Это подтвердилось лишь через несколько дней, когда шестерых морских пехотинцев повесили за кражу из амбара. Оказалось, что они проникали туда на протяжении нескольких месяцев, сделав ключи от замков, и пока один из них стоял на страже, другой впускал своих друзей грабить.

Большинство заключенных были довольны, что капитан Филип так же сурово обращается со своими людьми, как и с заключенными. Но Мэри поняла, что Филип в панике, потому что знает, что запасов не хватит до прихода кораблей из Англии.

Как обычно, когда кого-то наказывали, все должны были при этом присутствовать. Мэри увидела, как на шею каждому из провинившихся набрасывают веревку, и услышала звук убираемого из-под их ног помоста. И когда они остались висеть в воздухе, она почувствовала такое отчаяние и страх, как никогда ранее.

На ее взгляд, в этом месте не было ничего хорошего: продажные охранники, женщины, получающие тридцать плетей за драку, и постоянный голод, обрекающий на смерть. Мэри казалось, что она попала в ловушку с несколькими сотнями безумцев.

Однако в апреле ситуация немного изменилась в пользу Мэри и Уилла, поскольку из-за нехватки еды капитан Филип был вынужден вернуть Уилла к рыбной ловле под контролем. Мэри мрачно улыбнулась про себя, поскольку она оказалась права: без ее мужа они бы не справились. Без его участия улов был до смешного маленьким, и хотя Уилл очень возмущался, что за ним следят, он, по крайней мере, доказал свою необходимость, и они вернули себе свою старую хижину.

Какой бы суровой ни была эпидемия, убившая половину местного населения в заливе, она не распространилась на новую колонию.

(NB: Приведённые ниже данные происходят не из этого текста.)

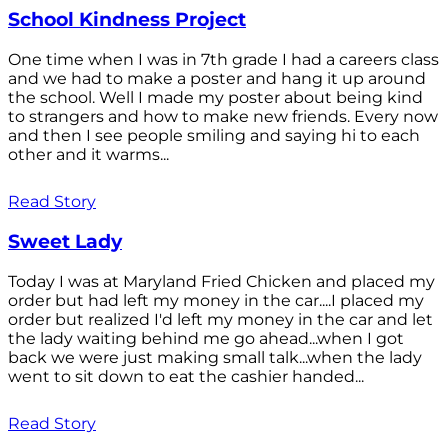
School Kindness Project
One time when I was in 7th grade I had a careers class
and we had to make a poster and hang it up around
the school. Well I made my poster about being kind
to strangers and how to make new friends. Every now
and then I see people smiling and saying hi to each
other and it warms...
Read Story
Sweet Lady
Today I was at Maryland Fried Chicken and placed my
order but had left my money in the car....I placed my
order but realized I'd left my money in the car and let
the lady waiting behind me go ahead...when I got
back we were just making small talk...when the lady
went to sit down to eat the cashier handed...
Read Story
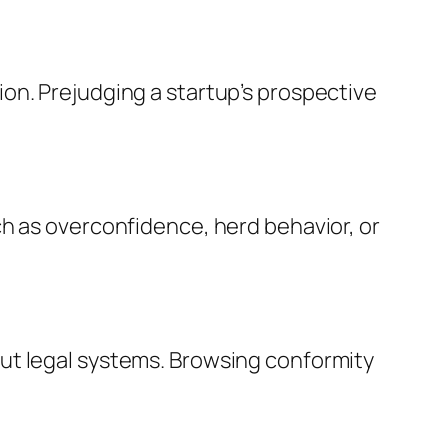
on. Prejudging a startup’s prospective
ch as overconfidence, herd behavior, or
ut legal systems. Browsing conformity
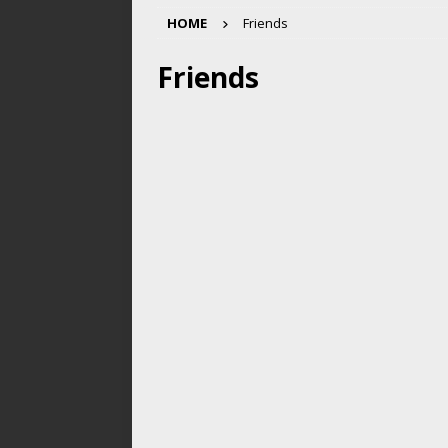
HOME
Friends
Friends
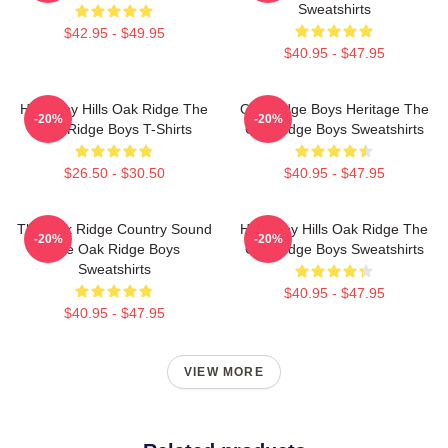
Sweatshirts
$42.95 - $49.95
$40.95 - $47.95
Harmony Hills Oak Ridge The
Oak Ridge Boys Heritage The
-20%
-20%
Oak Ridge Boys T-Shirts
Oak Ridge Boys Sweatshirts
$26.50 - $30.50
$40.95 - $47.95
The Oak Ridge Country Sound
Harmony Hills Oak Ridge The
-20%
-20%
The Oak Ridge Boys
Oak Ridge Boys Sweatshirts
Sweatshirts
$40.95 - $47.95
$40.95 - $47.95
VIEW MORE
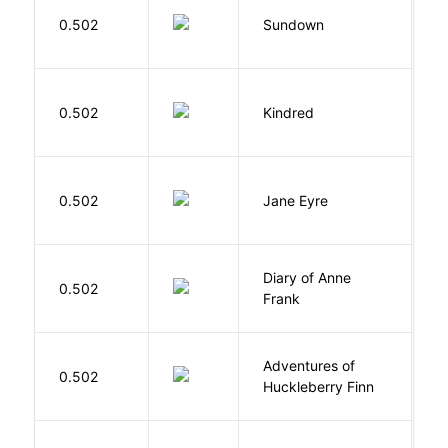
M
0.502
Sundown
J
Bu
0.502
Kindred
O
B
0.502
Jane Eyre
C
Diary of Anne
0.502
F
Frank
Adventures of
0.502
T
Huckleberry Finn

Умер лишь один белый моряк с «Провианта». Хирург Уайт склонялся к мнению, что это была оспа, но как она началась, осталось тайной. Если они завезли ее с собой на кораблях, эпидемия возникла бы намного раньше.

Затем в первых числах мая подавленное настроение всей колонии па некоторое время развеялось с прибытием из Кейптауна «Сириуса». Хотя на корабле в основном была мука, а не более необходимые продукты, такие, как мясо, он принес и хорошие новости о том, что плывут еще корабли, а с ними долгожданная почта для тех счастливчиков, которые имели родных и близких, умевших писать.

И все же вид корабля, стоявшего в заливе, похоже, угнетающе повлиял на Уилла. Мэри много раз видела, как он, прежде чем отправиться днем на рыбалку, стоял на берегу и, не отрываясь, смотрел на «Сириус». Когда она пыталась поговорить с ним, Уилл огрызался, а когда он не работал, то не заходил за ней и Шарлоттой, как делал это раньше.